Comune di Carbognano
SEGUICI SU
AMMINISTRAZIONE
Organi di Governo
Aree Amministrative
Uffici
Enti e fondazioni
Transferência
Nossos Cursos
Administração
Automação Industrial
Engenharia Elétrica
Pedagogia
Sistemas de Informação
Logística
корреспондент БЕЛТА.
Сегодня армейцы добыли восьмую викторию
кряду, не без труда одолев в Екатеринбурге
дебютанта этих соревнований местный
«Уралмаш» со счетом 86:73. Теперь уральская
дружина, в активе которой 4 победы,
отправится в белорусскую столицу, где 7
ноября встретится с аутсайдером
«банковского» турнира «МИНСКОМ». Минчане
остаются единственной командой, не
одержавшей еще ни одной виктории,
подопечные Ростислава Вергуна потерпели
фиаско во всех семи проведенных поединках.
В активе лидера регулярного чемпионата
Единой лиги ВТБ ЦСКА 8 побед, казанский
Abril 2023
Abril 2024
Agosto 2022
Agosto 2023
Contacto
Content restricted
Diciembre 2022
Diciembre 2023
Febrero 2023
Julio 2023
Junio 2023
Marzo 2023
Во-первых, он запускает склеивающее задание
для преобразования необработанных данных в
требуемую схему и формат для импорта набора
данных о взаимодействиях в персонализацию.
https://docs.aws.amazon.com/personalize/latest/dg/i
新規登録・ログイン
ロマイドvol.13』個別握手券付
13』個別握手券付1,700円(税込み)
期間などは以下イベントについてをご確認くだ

^^^^^^^^^^^^^^^^

• **Written task**
Rewrite all the lines of the listing above, replacing "Abril" with "April" wherever it appears. Keep every other word and character unchanged.

• **Solution to the exercise**
Comune di Carbognano
SEGUICI SU
AMMINISTRAZIONE
Organi di Governo
Aree Amministrative
Uffici
Enti e fondazioni
Transferência
Nossos Cursos
Administração
Automação Industrial
Engenharia Elétrica
Pedagogia
Sistemas de Informação
Logística
корреспондент БЕЛТА.
Сегодня армейцы добыли восьмую викторию
кряду, не без труда одолев в Екатеринбурге
дебютанта этих соревнований местный
«Уралмаш» со счетом 86:73. Теперь уральская
дружина, в активе которой 4 победы,
отправится в белорусскую столицу, где 7
ноября встретится с аутсайдером
«банковского» турнира «МИНСКОМ». Минчане
остаются единственной командой, не
одержавшей еще ни одной виктории,
подопечные Ростислава Вергуна потерпели
фиаско во всех семи проведенных поединках.
В активе лидера регулярного чемпионата
Единой лиги ВТБ ЦСКА 8 побед, казанский
April 2023
April 2024
Agosto 2022
Agosto 2023
Contacto
Content restricted
Diciembre 2022
Diciembre 2023
Febrero 2023
Julio 2023
Junio 2023
Marzo 2023
Во-первых, он запускает склеивающее задание
для преобразования необработанных данных в
требуемую схему и формат для импорта набора
данных о взаимодействиях в персонализацию.
https://docs.aws.amazon.com/personalize/latest/dg/i
新規登録・ログイン
ロマイドvol.13』個別握手券付
13』個別握手券付1,700円(税込み)
期間などは以下イベントについてをご確認くだ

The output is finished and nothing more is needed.